A general strike on 5 May against planned cuts stopped Greece, and brought onto the streets of Athens the biggest demonstration there since the fall of the military dictatorship in 1974.
Although Greece's big union federations are closely tied to the governing party, Pasok, they plan further strikes. There is protest within Pasok. On 6 May three MPs were expelled from the Pasok parliamentary group for voting against the cuts.
Panicked by the growing Greek crisis, on 10 May the eurozone governments, with the IMF, put together a 750 billion euro (about ｣650 billion) rescue plan not just for Greece but for other eurozone states facing financial crisis: Portugal, Ireland, Italy, Spain.
The European Central Bank will break its previous rules and start buying up the bonds (interest-bearing IOU notes) of eurozone governments.
The move is analogous to the vast "bail-out" operations (buy-outs, loans, guarantees) carried out by governments in late 2008, except that this time it is governments bailing out other governments rather than governments bailing out banks.
The "bail-out" of the banks succeeded, on the level that it stopped a cascade of big banks going bust one after the other.
This new "bail-out" may succeed, on its own level, or it may not: the financial problems of Greece, or some other government, may prove just too big to solve by doling out extra loans. In the last resort governments could just take over banks; the European Central Bank cannot take over the administration of Greece.
The 2008 "bail-outs" shifted the sharp point of the capitalist crisis from banks to governments.
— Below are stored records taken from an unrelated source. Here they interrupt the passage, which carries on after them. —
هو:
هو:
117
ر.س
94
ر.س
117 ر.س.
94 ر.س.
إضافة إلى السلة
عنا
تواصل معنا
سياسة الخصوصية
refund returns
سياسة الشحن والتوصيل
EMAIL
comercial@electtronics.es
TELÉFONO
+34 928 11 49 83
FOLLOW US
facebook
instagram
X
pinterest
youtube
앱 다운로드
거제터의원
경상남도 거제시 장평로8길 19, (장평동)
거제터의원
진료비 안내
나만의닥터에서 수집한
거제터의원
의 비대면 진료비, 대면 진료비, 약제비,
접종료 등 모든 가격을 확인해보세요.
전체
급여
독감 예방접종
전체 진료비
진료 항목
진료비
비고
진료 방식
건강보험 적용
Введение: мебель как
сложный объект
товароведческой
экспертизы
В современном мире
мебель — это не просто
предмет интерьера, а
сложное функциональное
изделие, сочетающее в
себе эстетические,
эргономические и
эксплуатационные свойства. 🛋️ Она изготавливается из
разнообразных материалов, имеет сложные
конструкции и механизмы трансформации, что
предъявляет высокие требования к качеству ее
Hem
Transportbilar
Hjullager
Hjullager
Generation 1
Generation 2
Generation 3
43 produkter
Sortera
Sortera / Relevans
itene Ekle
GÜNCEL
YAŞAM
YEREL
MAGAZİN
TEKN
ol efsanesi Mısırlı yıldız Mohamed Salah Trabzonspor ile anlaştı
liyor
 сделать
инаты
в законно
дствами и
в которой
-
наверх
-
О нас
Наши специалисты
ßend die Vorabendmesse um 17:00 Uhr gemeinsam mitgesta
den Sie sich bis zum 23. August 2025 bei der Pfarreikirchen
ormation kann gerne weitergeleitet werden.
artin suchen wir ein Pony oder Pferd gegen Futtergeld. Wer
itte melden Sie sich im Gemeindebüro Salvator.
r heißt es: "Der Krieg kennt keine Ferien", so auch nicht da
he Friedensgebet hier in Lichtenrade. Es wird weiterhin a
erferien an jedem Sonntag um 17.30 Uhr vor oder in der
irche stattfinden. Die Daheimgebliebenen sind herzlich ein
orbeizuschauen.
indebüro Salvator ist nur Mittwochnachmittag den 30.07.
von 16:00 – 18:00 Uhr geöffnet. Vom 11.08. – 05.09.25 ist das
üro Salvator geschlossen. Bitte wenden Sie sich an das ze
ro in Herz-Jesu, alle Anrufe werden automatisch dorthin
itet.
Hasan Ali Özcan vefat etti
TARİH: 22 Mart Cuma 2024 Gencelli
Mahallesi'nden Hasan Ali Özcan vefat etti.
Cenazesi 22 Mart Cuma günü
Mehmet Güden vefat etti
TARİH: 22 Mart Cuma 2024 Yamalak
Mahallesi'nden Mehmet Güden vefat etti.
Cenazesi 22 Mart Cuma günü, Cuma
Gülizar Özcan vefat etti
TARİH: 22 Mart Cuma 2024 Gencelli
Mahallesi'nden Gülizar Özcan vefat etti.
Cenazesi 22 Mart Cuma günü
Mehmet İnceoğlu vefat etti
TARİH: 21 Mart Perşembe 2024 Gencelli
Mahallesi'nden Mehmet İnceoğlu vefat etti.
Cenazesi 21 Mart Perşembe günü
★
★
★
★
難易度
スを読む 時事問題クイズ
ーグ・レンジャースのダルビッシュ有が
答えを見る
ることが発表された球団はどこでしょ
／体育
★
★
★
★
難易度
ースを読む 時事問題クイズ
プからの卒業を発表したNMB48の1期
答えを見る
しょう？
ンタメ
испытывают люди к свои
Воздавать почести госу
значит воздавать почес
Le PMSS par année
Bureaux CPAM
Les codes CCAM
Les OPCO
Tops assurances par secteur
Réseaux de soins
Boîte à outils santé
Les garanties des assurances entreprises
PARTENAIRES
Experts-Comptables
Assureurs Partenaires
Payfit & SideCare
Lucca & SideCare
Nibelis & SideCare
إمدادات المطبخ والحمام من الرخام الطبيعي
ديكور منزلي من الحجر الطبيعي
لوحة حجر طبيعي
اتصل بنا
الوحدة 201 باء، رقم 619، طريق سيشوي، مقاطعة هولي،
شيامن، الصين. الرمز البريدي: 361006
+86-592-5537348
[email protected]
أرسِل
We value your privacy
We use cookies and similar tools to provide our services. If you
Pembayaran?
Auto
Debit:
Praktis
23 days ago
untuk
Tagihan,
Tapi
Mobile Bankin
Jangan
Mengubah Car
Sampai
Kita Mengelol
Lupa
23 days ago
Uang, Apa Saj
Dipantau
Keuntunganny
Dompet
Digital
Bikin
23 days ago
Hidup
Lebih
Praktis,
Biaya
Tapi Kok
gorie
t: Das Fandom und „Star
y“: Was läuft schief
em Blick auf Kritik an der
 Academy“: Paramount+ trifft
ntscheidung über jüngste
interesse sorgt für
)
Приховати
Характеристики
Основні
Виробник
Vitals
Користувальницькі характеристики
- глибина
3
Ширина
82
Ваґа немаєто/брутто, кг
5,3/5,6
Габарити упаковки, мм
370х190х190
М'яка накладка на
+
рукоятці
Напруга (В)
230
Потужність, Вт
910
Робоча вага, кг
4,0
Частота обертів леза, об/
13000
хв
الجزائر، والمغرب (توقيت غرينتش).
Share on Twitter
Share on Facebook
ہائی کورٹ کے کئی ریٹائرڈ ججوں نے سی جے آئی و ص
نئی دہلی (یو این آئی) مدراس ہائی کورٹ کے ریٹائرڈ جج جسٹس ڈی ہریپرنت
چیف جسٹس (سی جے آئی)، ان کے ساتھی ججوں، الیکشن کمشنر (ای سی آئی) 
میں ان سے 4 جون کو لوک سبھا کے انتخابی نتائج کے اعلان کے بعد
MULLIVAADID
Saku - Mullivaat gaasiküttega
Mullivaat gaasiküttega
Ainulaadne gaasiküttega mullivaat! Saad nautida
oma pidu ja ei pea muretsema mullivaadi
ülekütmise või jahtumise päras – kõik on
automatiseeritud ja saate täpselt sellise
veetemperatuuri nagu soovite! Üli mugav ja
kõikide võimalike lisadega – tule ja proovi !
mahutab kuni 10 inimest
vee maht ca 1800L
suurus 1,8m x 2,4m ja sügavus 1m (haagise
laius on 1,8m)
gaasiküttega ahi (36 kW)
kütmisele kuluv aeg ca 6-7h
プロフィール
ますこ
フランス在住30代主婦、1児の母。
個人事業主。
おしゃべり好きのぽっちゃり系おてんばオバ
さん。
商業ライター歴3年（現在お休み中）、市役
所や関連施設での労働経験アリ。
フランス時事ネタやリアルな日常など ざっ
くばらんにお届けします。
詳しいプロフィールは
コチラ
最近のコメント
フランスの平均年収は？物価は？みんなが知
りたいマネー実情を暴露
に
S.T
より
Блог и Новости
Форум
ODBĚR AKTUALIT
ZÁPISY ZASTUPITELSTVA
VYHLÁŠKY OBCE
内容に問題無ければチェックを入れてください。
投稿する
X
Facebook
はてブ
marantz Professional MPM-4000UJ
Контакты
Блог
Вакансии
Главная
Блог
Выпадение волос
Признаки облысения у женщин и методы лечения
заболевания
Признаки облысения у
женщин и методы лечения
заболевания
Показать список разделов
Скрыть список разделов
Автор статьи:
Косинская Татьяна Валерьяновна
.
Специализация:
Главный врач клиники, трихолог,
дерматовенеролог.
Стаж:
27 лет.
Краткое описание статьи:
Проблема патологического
This "bail-out" partly shifts the sharp point of a crisis from the Greek government to the eurozone as a whole. "The euro is the fall guy", said a banker quoted in the Financial Times (12 May). "If there was not a euro-crisis before the weekend bail-out plan, there is now".
A study of the eurozone crisis written by Marxist economist Costas Lapavitsas and others shows that it is rooted in unresolved imbalances and contradictions of the eurozone project.
As Martin Wolf of the Financial Times also points out (FT 12 May), since its start in 2002 "the story of the eurozone economy has been one of divergence, not convergence".
Germany has squeezed wages and social spending, and so kept down its export costs. It has exported much more to the Mediterranean eurozone countries than it has imported. (In the case of Greece, a good chunk of the exports it has taken in from Germany and other richer eurozone countries has been weaponry. Greece's military spending is almost twice as high, relative to the size of its economy, as any other European country's).
If each country had its own money, probably the drachma, the lira, the peseta and so on would have lost value relative to the deutschmark. That would bring its own problems, but bit by bit.
Why didn't Greece and other countries simply run out of euros? Because there were vast flows of lending from German and other banks to the Mediterranean countries.
With the credit crunch, from 2008 those flows of lending dried up. At the same time, the general world slump depressed the Greek government's income.
There is now talk from both right and left of Greece quitting the euro. For sure a workers' government in Greece could not respect the rules of the eurozone, and would have to impose controls on the movement of large sums of money. It would have to find another way of linking up economically with other countries.
But if a workers' government would to lead to a break with the euro, it does not at all follow that a break with the euro would lead to a workers' government. Greece would still have huge debts to be repaid in euros, and meanwhile would suffer a huge collapse in the relative value of a reintroduced drachma. It would face bigger cuts, not smaller ones.
A full break-up of the eurozone? As Martin Wolf points out: "This would cause the financial system to implode, since the relations between assets and liabilities now in euros would become so uncertain. There would be massive capital flight into the banks of those countries deemed safe" (FT, 12 May).
The eurozone faces a compulsion either to integrate social and economic policy right across Europe, or to collapse. It may "muddle through" this crisis without either sharp choice, but if so, only by postponing the dilemma.
The socialist answer has to be to unite workers of different countries to fight for a workers' united Europe, with "convergence" through social levelling-up.
In Greece, much now depends on the ability of the socialist groups to help the workers who have struck and demonstrated to organise a political alternative. The stresses within Pasok and the Pasok-aligned unions have to be worked on, aiming towards a political regroupment with a socialist programme.